#### [SUPPLIED RECORDS]
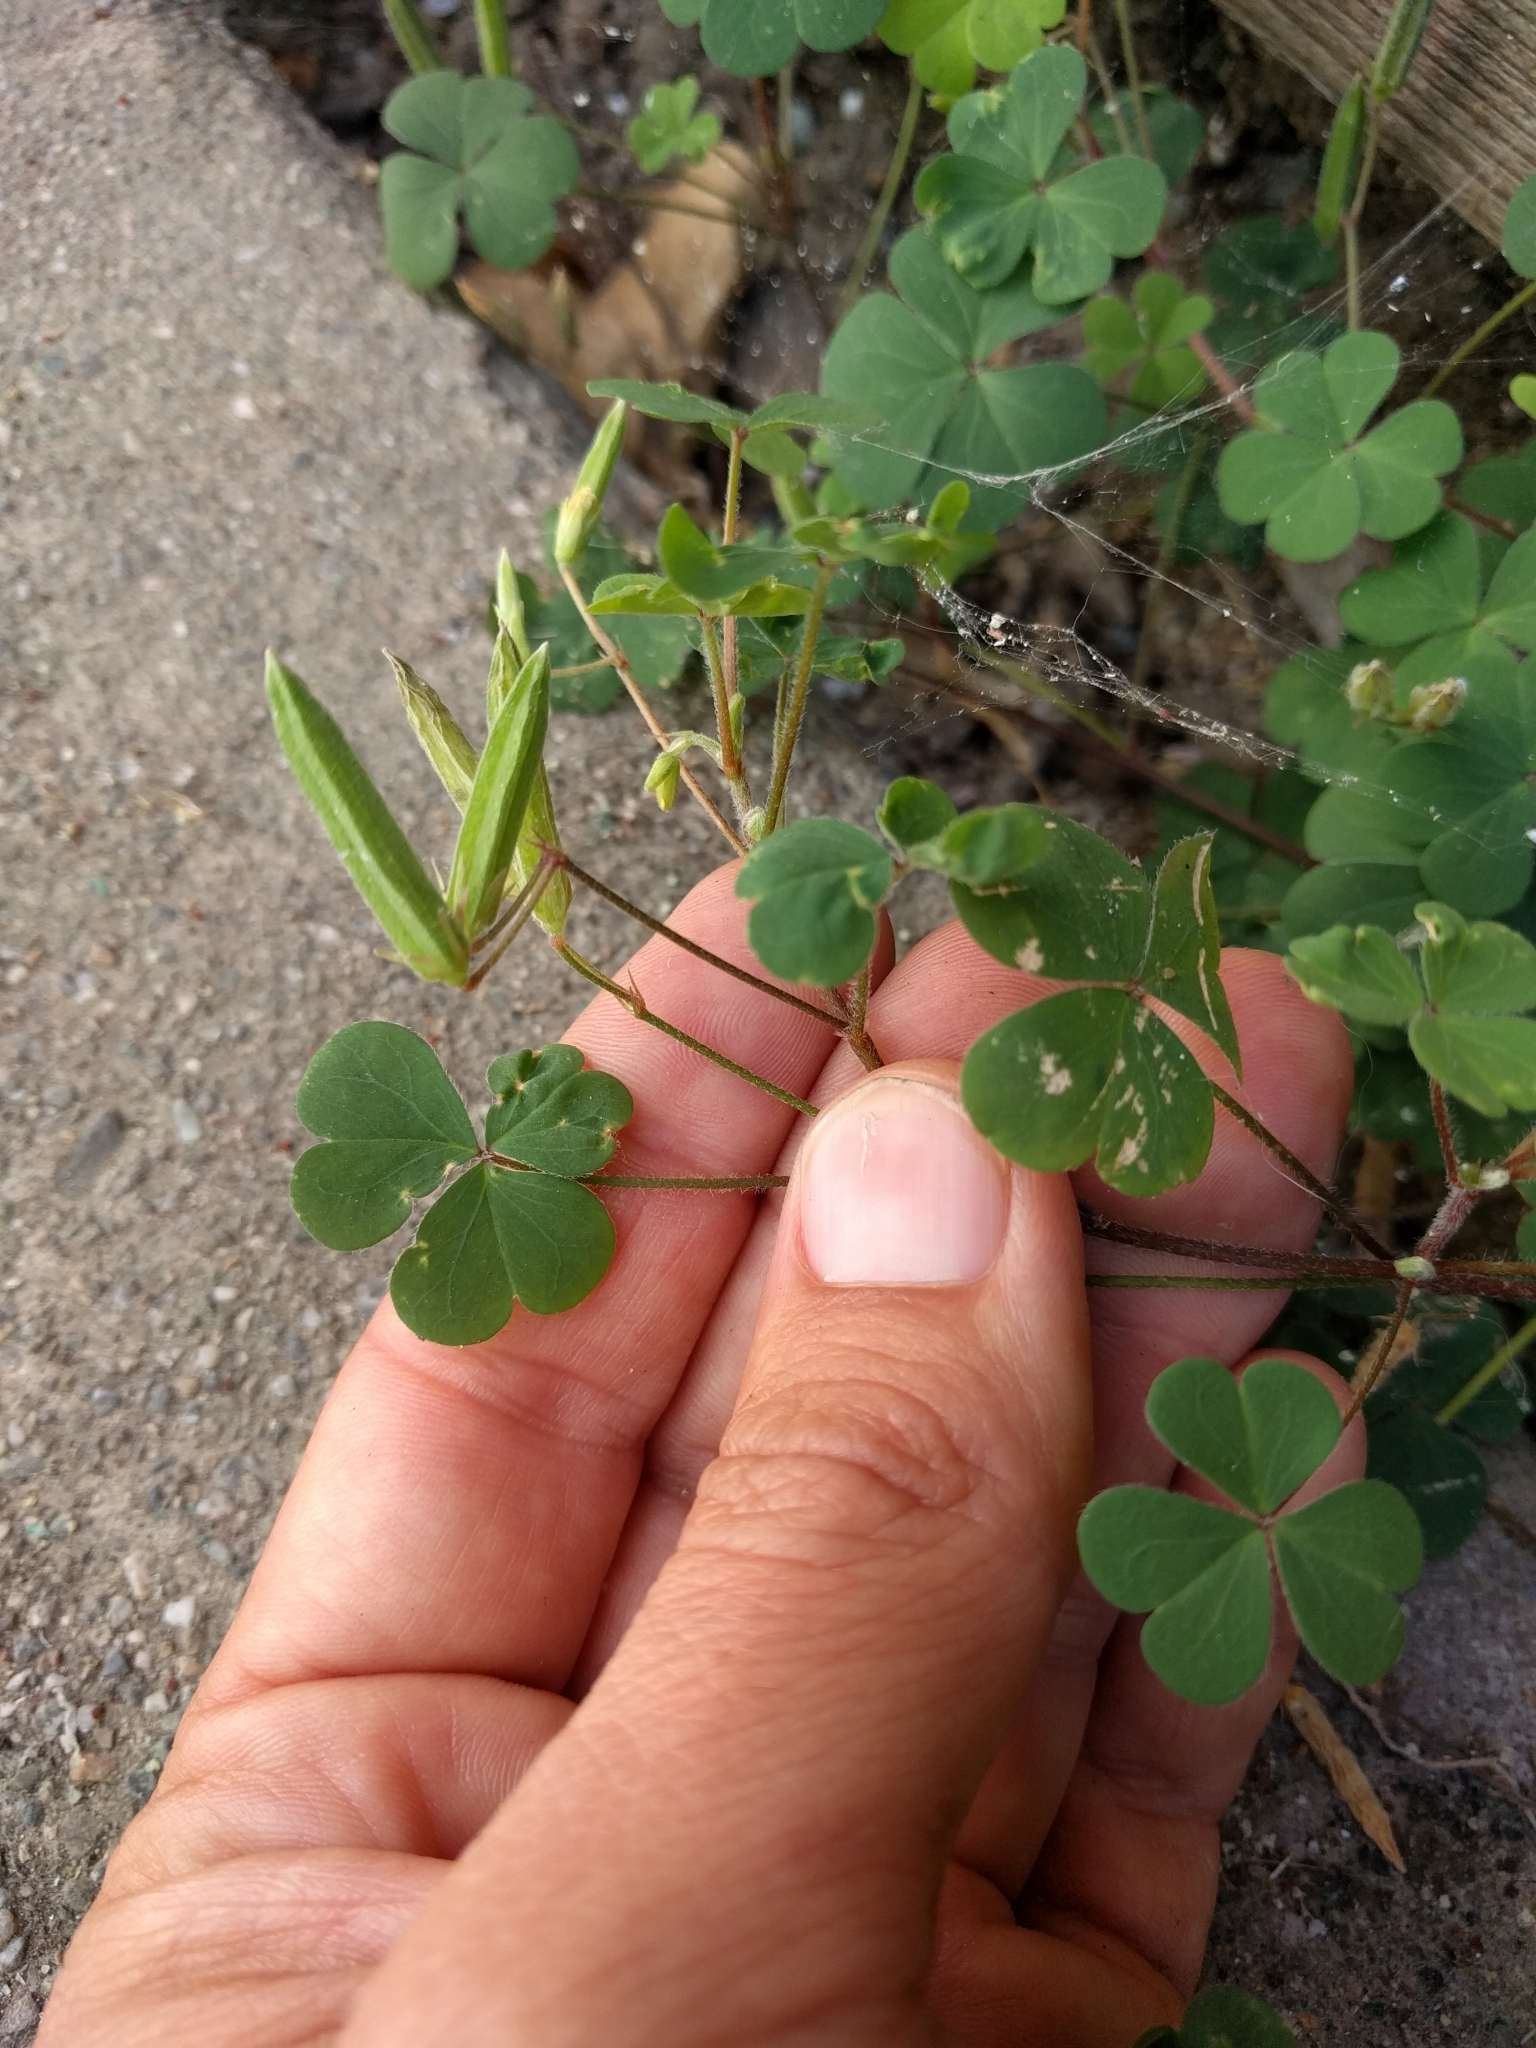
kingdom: Plantae
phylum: Tracheophyta
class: Magnoliopsida
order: Oxalidales
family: Oxalidaceae
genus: Oxalis
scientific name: Oxalis corniculata
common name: Procumbent yellow-sorrel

#### [BRIEF]
Recast every line of the data above as a Markdown table with two columns, No. and Entry, numbering each row and skipping any blank lines. Leave the pictures out.

#### [TASK SOLUTION]
| No. | Entry |
|---|---|
| 1 | kingdom: Plantae |
| 2 | phylum: Tracheophyta |
| 3 | class: Magnoliopsida |
| 4 | order: Oxalidales |
| 5 | family: Oxalidaceae |
| 6 | genus: Oxalis |
| 7 | scientific name: Oxalis corniculata |
| 8 | common name: Procumbent yellow-sorrel |